====== Records for processing
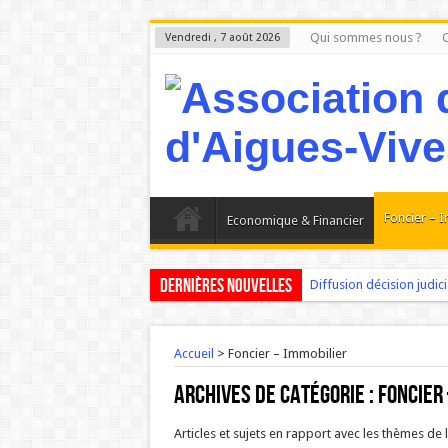
Qui sommes nous ?
C
Vendredi , 7 août 2026
Foncier – 
Economique & Financier
Dernières nouvelles
Diffusion décision judicia
Aigues-Vives : Le Petit 
Madame PRADEILLE mair
Accueil
>
Foncier – Immobilier
AIGUES-VIVES : Les proj
Archives de catégorie :
Foncier
Aigues-Vives : Les faits 
Articles et sujets en rapport avec les thèmes de 
L ‘Expérience bloque, l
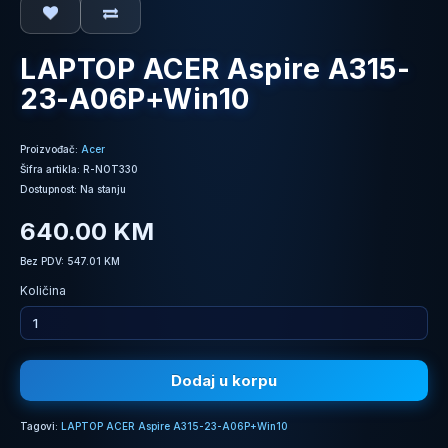
LAPTOP ACER Aspire A315-
23-A06P+Win10
Proizvođač:
Acer
Šifra artikla: R-NOT330
Dostupnost: Na stanju
640.00 KM
Bez PDV: 547.01 KM
Količina
Dodaj u korpu
Tagovi:
LAPTOP ACER Aspire A315-23-A06P+Win10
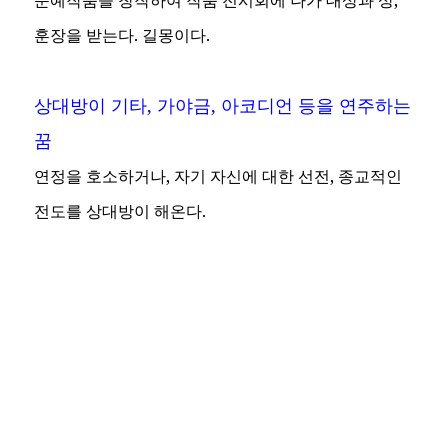
문예작품을 창작하여 작품 전시회에 나가 대상과 상,
훈장을 받는다. 길몽이다.
상대방이 기타, 가야금, 아코디언 등을 연주하는
꿈
연정을 호소하거나, 자기 자신에 대한 선전, 종교적인
전도를 상대방이 해온다.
============
• [Task directions] Reproduce every line of text from all the rows above without any changes. Leave the pictures out.

• [Reply to the exercise]
Qui sommes nous ?
C
Vendredi , 7 août 2026
Foncier – 
Economique & Financier
Dernières nouvelles
Diffusion décision judicia
Aigues-Vives : Le Petit 
Madame PRADEILLE mair
Accueil
>
Foncier – Immobilier
AIGUES-VIVES : Les proj
Archives de catégorie :
Foncier
Aigues-Vives : Les faits 
Articles et sujets en rapport avec les thèmes de 
L ‘Expérience bloque, l
LAPTOP ACER Aspire A315-
23-A06P+Win10
Proizvođač:
Acer
Šifra artikla: R-NOT330
Dostupnost: Na stanju
640.00 KM
Bez PDV: 547.01 KM
Količina
Dodaj u korpu
Tagovi:
LAPTOP ACER Aspire A315-23-A06P+Win10
문예작품을 창작하여 작품 전시회에 나가 대상과 상,
훈장을 받는다. 길몽이다.
상대방이 기타, 가야금, 아코디언 등을 연주하는
꿈
연정을 호소하거나, 자기 자신에 대한 선전, 종교적인
전도를 상대방이 해온다.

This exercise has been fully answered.